# START OF Text provided

|03-04-2015, 05:22 AM||#1|
The Wife Built the system - really
23 April 2007
So the wife bought herself a tank 55 gallons 2 years ago (2005) 48”L 15”W and 17”H. The height is from the top of the substrate to the lights. She told me no worries she would take care of everything. Everything means she will feed the fish and I will do everything else. .
Location of the system is 15 minutes from LAX
What she bought - the tank, stand, filter, cheapie lamps
Filter Fluval 400 series (2 clamps not the newer 4 clamp)
Started out with a 2 bulb lamp system - all plants died. Added T5 compact florescent , it helped but not enough - so I was told. Latest rendition, 4 VHO's
What I had to build - the back drop, substrate, fish, plants, canopy/hood and light box, added floor support piers and in the attic a heavy duty system to float the light box as it weighs close to 30 lbs.
Right Side with Corkscrew val. This is 2nd growth and is flowering.
A friend of ours was re-doing their home. We were visiting them in San Diego one day and he asked for help in loading up his truck for a dump run. After most of the truck was filled he came out with a sledge hammer and was about to pound a large slab of "spare: granite countertop. I told him to wait and we had the wife come out. She said "I have found my tank backdrop". Our walls are plaster (over 50 years old) and are not quite flat. The bottom stile is screwed into the studs of the wall. Then I added a framing board to keep it from falling. The unpainted wood is two fold - one is to keep toddler fingers away from an electrical power strip, and to keep the heat register from blowing hot air under the cabinet.
The top has a similar treatment. I could have cleaned up the edges but we have an eclectic home and the wife said leave the holes. In this pic you can probably see part of the electric ballast by Icecap for the VHO's. My electric usage went down a wee bit when I got rid of the old style ballast system - why do they still sell these archaic systems?
After mounting the backdrop and getting the tank set up I decided that I did not like the idea of just plunking down the light box (a plastic contraption for the 2 florescent bulbs) on top of the acrylic top. Time for routing nailing and screwing. Since I have been scuba dining (instructor) for over 15 years the wife said lets do a cave system. The canopy is painted as though it is the surface of the cave system. Think Wakulla Springs in Florida. Use your imagination. This was kind of cobbled together. It uses a full length piano hinge (brass) and opened up in 2 places. Almost useless now with the new light box but was ok for a 4 pound light system.
The lightbox uses 4 VHO's powered by the Ice-Cap and uses a dimpled reflector from Hamilton (Hamilton is just down the road in Gardena). The icecap comes with a wire harness that has bare leads. In the diving biz (technical diving) I noticed that there had been a move away from bananna plugs and now they use quick connects that are square shaped. A call to Allied Electric got me a few of these buggers and some heat shrink as I didn't want to see all the coloured wire out the backside of the unit. The box is uses Baltic Birch plywood, this stuff is worlds apart from the Big Box places you buy wood from. Ganahl, a local South California, lumber/hardware store is where I go for cabinet wood. This stuff has almost zero voids and is very tight. I ruined a low grade router bit on this wood, good wood calls for good bits. Also in Gardena is a plastic shop Van Ness & Rosecrans that cut me the lens for the lights. Since VHO's pump out the heat it is quite desirable to cool the lamps down. Doubly so since I enclosed them. If they aren't enclosed and your tank does not have lids on it you will evaporate a bit of water.

# END OF Text provided
# START OF Records to use

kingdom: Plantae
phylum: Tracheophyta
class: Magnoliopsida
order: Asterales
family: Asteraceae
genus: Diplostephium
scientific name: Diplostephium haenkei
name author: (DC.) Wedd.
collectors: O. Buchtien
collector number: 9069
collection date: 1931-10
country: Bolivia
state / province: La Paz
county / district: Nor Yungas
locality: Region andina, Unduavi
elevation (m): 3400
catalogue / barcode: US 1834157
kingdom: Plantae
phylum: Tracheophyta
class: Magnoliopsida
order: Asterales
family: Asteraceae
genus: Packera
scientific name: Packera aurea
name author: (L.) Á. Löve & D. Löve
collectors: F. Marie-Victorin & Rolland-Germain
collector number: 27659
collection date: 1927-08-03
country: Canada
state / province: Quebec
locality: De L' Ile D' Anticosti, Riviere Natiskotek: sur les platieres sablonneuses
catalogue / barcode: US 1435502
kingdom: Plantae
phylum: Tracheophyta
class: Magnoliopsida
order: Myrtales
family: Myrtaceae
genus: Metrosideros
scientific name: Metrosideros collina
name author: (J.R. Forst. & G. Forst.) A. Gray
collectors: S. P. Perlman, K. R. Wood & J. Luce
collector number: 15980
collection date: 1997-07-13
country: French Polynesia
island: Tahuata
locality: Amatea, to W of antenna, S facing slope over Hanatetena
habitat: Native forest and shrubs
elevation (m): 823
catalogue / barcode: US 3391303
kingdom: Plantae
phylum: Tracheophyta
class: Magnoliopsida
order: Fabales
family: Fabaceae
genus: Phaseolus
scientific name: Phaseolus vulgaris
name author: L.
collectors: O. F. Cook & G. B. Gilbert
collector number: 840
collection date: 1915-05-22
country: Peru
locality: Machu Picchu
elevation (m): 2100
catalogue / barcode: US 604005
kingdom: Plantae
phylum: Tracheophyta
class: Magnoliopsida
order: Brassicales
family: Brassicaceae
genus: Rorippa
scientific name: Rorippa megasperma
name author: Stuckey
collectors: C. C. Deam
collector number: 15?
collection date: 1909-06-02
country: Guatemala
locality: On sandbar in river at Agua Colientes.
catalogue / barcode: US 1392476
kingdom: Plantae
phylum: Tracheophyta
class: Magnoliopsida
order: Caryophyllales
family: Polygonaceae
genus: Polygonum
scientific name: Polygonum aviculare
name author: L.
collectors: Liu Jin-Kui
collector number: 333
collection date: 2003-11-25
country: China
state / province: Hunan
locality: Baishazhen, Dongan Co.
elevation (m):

# END OF Records to use

Things to do →
• A. Name each item that the aquarium post says the wife bought.
• B. Select and copy every line of the records that contains the string "date".
The aquarium post and the records have no connection to each other.

Problem solutions →
• A. The tank, the stand, the filter, and the cheapie lamps.

• B.
collection date: 1931-10
collection date: 1927-08-03
collection date: 1997-07-13
collection date: 1915-05-22
collection date: 1909-06-02
collection date: 2003-11-25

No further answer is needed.